### [REQUIRED ACTION]
Collect every line in the entries that contains the string "tests" and copy each one out.

-*-

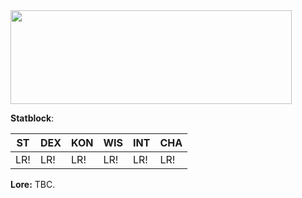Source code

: 

<img src="images/kyome.png" width="450" height="150">

**Statblock**:

| ST  | DEX | KON | WIS | INT | CHA |
| --- | --- | --- | --- | --- | --- |
| LR! | LR! | LR! | LR! | LR! | LR! |

**Lore:**
TBC.

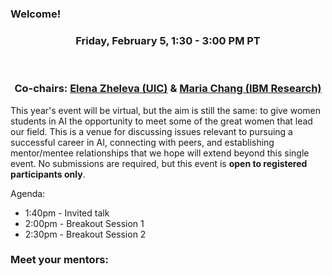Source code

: ### Welcome!

<center><h3>Friday, February 5, 1:30 - 3:00 PM PT</h3><br>

<h3>Co-chairs: <a href="https://www.cs.uic.edu/~elena/">Elena Zheleva (UIC)</a> & <a href="https://researcher.watson.ibm.com/researcher/view.php?person=ibm-Maria.Chang">Maria Chang (IBM Research)</a></h3></center>

This year's event will be virtual, but the aim is still the same: to give women students in AI the opportunity to meet some of the great women that lead our field. This is a venue for discussing issues relevant to pursuing a successful career in AI, connecting with peers, and establishing mentor/mentee relationships that we hope will extend beyond this single event. No submissions are required, but this event is **open to registered participants only**.

Agenda:
* 1:40pm - Invited talk
* 2:00pm - Breakout Session 1
* 2:30pm - Breakout Session 2

### Meet your mentors:
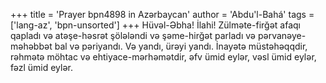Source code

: +++
title = 'Prayer bpn4898 in Azərbaycan'
author = 'Abdu'l-Bahá'
tags = ['lang-az', 'bpn-unsorted']
+++
Hüvəl-Əbha! İlahi! Zülməte-firğət afaqı qapladı və atəşe-həsrət şölələndi və şəme-hirğət parladı və pərvanəye-məhəbbət bal və pəriyandı. Və yandı, ürəyi yandı. İnayətə müstəhəqqdir, rəhmətə möhtac və ehtiyace-mərhəmətdir, əfv ümid eylər, vəsl ümid eylər, fəzl ümid eylər.

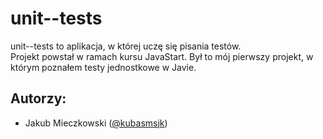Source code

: # unit--tests
unit--tests to aplikacja, w której uczę się pisania testów.  
Projekt powstał w ramach kursu JavaStart.
Był to mój pierwszy projekt, w którym poznałem testy jednostkowe w Javie.

## Autorzy:
* Jakub Mieczkowski ([@kubasmsjk]( https://github.com/kubasmsjk))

-*-

### [REPLY TO THE EXERCISE]
: # unit--tests
unit--tests to aplikacja, w której uczę się pisania testów.  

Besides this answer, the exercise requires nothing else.